Task description –
Convert the records below into a Markdown table with two columns, Row and Line. Give each non-blank line its own numbered row and leave out blank lines.

Material shown –
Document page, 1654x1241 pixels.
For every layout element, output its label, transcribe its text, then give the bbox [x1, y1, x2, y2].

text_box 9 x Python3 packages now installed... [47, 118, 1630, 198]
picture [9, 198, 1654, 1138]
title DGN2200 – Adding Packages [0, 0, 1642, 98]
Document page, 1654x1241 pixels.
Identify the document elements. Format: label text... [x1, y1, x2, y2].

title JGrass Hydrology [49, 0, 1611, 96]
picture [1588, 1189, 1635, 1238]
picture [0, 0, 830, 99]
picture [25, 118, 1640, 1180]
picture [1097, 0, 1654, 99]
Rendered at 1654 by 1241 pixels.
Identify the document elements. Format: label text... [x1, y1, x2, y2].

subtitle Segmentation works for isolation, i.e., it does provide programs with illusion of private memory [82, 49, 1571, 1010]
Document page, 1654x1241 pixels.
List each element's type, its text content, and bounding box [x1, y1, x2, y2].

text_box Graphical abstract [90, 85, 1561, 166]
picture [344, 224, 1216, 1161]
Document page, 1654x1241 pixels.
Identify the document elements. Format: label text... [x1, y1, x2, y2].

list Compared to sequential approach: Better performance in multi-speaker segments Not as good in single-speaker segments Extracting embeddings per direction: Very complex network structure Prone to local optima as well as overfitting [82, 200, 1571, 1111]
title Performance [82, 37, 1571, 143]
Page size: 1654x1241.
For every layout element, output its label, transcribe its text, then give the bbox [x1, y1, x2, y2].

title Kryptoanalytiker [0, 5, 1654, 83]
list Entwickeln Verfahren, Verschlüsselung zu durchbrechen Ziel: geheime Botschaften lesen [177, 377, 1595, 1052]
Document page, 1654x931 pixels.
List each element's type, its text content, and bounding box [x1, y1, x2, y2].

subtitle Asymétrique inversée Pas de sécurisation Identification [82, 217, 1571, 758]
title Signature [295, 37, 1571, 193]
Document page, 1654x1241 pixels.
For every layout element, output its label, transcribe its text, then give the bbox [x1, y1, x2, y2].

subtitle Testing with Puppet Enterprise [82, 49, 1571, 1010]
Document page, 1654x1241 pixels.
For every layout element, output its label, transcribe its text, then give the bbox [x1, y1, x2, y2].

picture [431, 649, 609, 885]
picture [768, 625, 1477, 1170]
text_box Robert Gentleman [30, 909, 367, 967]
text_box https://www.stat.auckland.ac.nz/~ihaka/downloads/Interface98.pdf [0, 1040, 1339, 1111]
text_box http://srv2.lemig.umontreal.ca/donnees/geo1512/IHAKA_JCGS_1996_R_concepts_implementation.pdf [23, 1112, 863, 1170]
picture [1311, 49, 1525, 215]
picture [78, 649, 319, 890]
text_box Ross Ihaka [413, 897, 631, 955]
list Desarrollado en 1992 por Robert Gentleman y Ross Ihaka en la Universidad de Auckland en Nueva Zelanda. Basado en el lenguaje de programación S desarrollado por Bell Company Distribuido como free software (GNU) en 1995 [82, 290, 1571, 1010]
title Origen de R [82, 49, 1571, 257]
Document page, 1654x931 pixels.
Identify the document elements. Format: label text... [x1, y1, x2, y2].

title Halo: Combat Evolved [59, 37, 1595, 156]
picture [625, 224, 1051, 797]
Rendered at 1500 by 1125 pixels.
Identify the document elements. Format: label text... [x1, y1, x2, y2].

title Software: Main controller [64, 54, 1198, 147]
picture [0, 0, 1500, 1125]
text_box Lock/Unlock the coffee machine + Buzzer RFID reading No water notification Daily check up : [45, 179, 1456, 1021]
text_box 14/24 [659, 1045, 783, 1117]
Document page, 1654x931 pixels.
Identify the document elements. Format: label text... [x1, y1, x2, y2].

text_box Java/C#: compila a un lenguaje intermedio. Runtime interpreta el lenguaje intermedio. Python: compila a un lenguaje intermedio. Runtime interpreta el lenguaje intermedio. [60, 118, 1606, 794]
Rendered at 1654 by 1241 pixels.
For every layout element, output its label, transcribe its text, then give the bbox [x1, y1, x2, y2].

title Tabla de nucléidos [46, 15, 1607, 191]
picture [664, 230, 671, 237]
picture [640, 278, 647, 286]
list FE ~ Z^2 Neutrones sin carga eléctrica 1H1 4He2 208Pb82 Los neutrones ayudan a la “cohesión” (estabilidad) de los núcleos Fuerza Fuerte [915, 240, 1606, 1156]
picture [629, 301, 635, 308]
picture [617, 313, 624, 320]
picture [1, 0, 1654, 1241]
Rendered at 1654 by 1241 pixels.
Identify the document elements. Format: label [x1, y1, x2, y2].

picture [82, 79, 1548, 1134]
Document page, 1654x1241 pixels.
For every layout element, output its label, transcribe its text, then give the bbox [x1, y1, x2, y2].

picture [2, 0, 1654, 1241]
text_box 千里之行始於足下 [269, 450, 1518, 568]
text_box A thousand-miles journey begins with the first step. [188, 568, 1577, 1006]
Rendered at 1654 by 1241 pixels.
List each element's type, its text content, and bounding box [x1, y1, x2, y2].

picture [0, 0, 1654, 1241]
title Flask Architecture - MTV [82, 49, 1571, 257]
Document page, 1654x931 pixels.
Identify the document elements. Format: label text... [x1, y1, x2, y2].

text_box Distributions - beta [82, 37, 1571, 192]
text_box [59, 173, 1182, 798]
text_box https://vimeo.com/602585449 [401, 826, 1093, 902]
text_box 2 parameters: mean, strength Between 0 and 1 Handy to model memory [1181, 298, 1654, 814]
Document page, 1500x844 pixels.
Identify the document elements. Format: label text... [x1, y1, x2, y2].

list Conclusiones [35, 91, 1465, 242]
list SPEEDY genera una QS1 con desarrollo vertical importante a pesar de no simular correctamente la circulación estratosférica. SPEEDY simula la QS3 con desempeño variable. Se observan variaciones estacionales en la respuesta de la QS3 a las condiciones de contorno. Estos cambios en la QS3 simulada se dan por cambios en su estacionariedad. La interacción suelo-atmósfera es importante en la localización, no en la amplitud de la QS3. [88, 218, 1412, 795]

Full response –
| Row | Line |
|---|---|
| 1 | Document page, 1654x1241 pixels. |
| 2 | For every layout element, output its label, transcribe its text, then give the bbox [x1, y1, x2, y2]. |
| 3 | text_box 9 x Python3 packages now installed... [47, 118, 1630, 198] |
| 4 | picture [9, 198, 1654, 1138] |
| 5 | title DGN2200 – Adding Packages [0, 0, 1642, 98] |
| 6 | Document page, 1654x1241 pixels. |
| 7 | Identify the document elements. Format: label text... [x1, y1, x2, y2]. |
| 8 | title JGrass Hydrology [49, 0, 1611, 96] |
| 9 | picture [1588, 1189, 1635, 1238] |
| 10 | picture [0, 0, 830, 99] |
| 11 | picture [25, 118, 1640, 1180] |
| 12 | picture [1097, 0, 1654, 99] |
| 13 | Rendered at 1654 by 1241 pixels. |
| 14 | Identify the document elements. Format: label text... [x1, y1, x2, y2]. |
| 15 | subtitle Segmentation works for isolation, i.e., it does provide programs with illusion of private memory [82, 49, 1571, 1010] |
| 16 | Document page, 1654x1241 pixels. |
| 17 | List each element's type, its text content, and bounding box [x1, y1, x2, y2]. |
| 18 | text_box Graphical abstract [90, 85, 1561, 166] |
| 19 | picture [344, 224, 1216, 1161] |
| 20 | Document page, 1654x1241 pixels. |
| 21 | Identify the document elements. Format: label text... [x1, y1, x2, y2]. |
| 22 | list Compared to sequential approach: Better performance in multi-speaker segments Not as good in single-speaker segments Extracting embeddings per direction: Very complex network structure Prone to local optima as well as overfitting [82, 200, 1571, 1111] |
| 23 | title Performance [82, 37, 1571, 143] |
| 24 | Page size: 1654x1241. |
| 25 | For every layout element, output its label, transcribe its text, then give the bbox [x1, y1, x2, y2]. |
| 26 | title Kryptoanalytiker [0, 5, 1654, 83] |
| 27 | list Entwickeln Verfahren, Verschlüsselung zu durchbrechen Ziel: geheime Botschaften lesen [177, 377, 1595, 1052] |
| 28 | Document page, 1654x931 pixels. |
| 29 | List each element's type, its text content, and bounding box [x1, y1, x2, y2]. |
| 30 | subtitle Asymétrique inversée Pas de sécurisation Identification [82, 217, 1571, 758] |
| 31 | title Signature [295, 37, 1571, 193] |
| 32 | Document page, 1654x1241 pixels. |
| 33 | For every layout element, output its label, transcribe its text, then give the bbox [x1, y1, x2, y2]. |
| 34 | subtitle Testing with Puppet Enterprise [82, 49, 1571, 1010] |
| 35 | Document page, 1654x1241 pixels. |
| 36 | For every layout element, output its label, transcribe its text, then give the bbox [x1, y1, x2, y2]. |
| 37 | picture [431, 649, 609, 885] |
| 38 | picture [768, 625, 1477, 1170] |
| 39 | text_box Robert Gentleman [30, 909, 367, 967] |
| 40 | text_box https://www.stat.auckland.ac.nz/~ihaka/downloads/Interface98.pdf [0, 1040, 1339, 1111] |
| 41 | text_box http://srv2.lemig.umontreal.ca/donnees/geo1512/IHAKA_JCGS_1996_R_concepts_implementation.pdf [23, 1112, 863, 1170] |
| 42 | picture [1311, 49, 1525, 215] |
| 43 | picture [78, 649, 319, 890] |
| 44 | text_box Ross Ihaka [413, 897, 631, 955] |
| 45 | list Desarrollado en 1992 por Robert Gentleman y Ross Ihaka en la Universidad de Auckland en Nueva Zelanda. Basado en el lenguaje de programación S desarrollado por Bell Company Distribuido como free software (GNU) en 1995 [82, 290, 1571, 1010] |
| 46 | title Origen de R [82, 49, 1571, 257] |
| 47 | Document page, 1654x931 pixels. |
| 48 | Identify the document elements. Format: label text... [x1, y1, x2, y2]. |
| 49 | title Halo: Combat Evolved [59, 37, 1595, 156] |
| 50 | picture [625, 224, 1051, 797] |
| 51 | Rendered at 1500 by 1125 pixels. |
| 52 | Identify the document elements. Format: label text... [x1, y1, x2, y2]. |
| 53 | title Software: Main controller [64, 54, 1198, 147] |
| 54 | picture [0, 0, 1500, 1125] |
| 55 | text_box Lock/Unlock the coffee machine + Buzzer RFID reading No water notification Daily check up : [45, 179, 1456, 1021] |
| 56 | text_box 14/24 [659, 1045, 783, 1117] |
| 57 | Document page, 1654x931 pixels. |
| 58 | Identify the document elements. Format: label text... [x1, y1, x2, y2]. |
| 59 | text_box Java/C#: compila a un lenguaje intermedio. Runtime interpreta el lenguaje intermedio. Python: compila a un lenguaje intermedio. Runtime interpreta el lenguaje intermedio. [60, 118, 1606, 794] |
| 60 | Rendered at 1654 by 1241 pixels. |
| 61 | For every layout element, output its label, transcribe its text, then give the bbox [x1, y1, x2, y2]. |
| 62 | title Tabla de nucléidos [46, 15, 1607, 191] |
| 63 | picture [664, 230, 671, 237] |
| 64 | picture [640, 278, 647, 286] |
| 65 | list FE ~ Z^2 Neutrones sin carga eléctrica 1H1 4He2 208Pb82 Los neutrones ayudan a la “cohesión” (estabilidad) de los núcleos Fuerza Fuerte [915, 240, 1606, 1156] |
| 66 | picture [629, 301, 635, 308] |
| 67 | picture [617, 313, 624, 320] |
| 68 | picture [1, 0, 1654, 1241] |
| 69 | Rendered at 1654 by 1241 pixels. |
| 70 | Identify the document elements. Format: label [x1, y1, x2, y2]. |
| 71 | picture [82, 79, 1548, 1134] |
| 72 | Document page, 1654x1241 pixels. |
| 73 | For every layout element, output its label, transcribe its text, then give the bbox [x1, y1, x2, y2]. |
| 74 | picture [2, 0, 1654, 1241] |
| 75 | text_box 千里之行始於足下 [269, 450, 1518, 568] |
| 76 | text_box A thousand-miles journey begins with the first step. [188, 568, 1577, 1006] |
| 77 | Rendered at 1654 by 1241 pixels. |
| 78 | List each element's type, its text content, and bounding box [x1, y1, x2, y2]. |
| 79 | picture [0, 0, 1654, 1241] |
| 80 | title Flask Architecture - MTV [82, 49, 1571, 257] |
| 81 | Document page, 1654x931 pixels. |
| 82 | Identify the document elements. Format: label text... [x1, y1, x2, y2]. |
| 83 | text_box Distributions - beta [82, 37, 1571, 192] |
| 84 | text_box [59, 173, 1182, 798] |
| 85 | text_box https://vimeo.com/602585449 [401, 826, 1093, 902] |
| 86 | text_box 2 parameters: mean, strength Between 0 and 1 Handy to model memory [1181, 298, 1654, 814] |
| 87 | Document page, 1500x844 pixels. |
| 88 | Identify the document elements. Format: label text... [x1, y1, x2, y2]. |
| 89 | list Conclusiones [35, 91, 1465, 242] |
| 90 | list SPEEDY genera una QS1 con desarrollo vertical importante a pesar de no simular correctamente la circulación estratosférica. SPEEDY simula la QS3 con desempeño variable. Se observan variaciones estacionales en la respuesta de la QS3 a las condiciones de contorno. Estos cambios en la QS3 simulada se dan por cambios en su estacionariedad. La interacción suelo-atmósfera es importante en la localización, no en la amplitud de la QS3. [88, 218, 1412, 795] |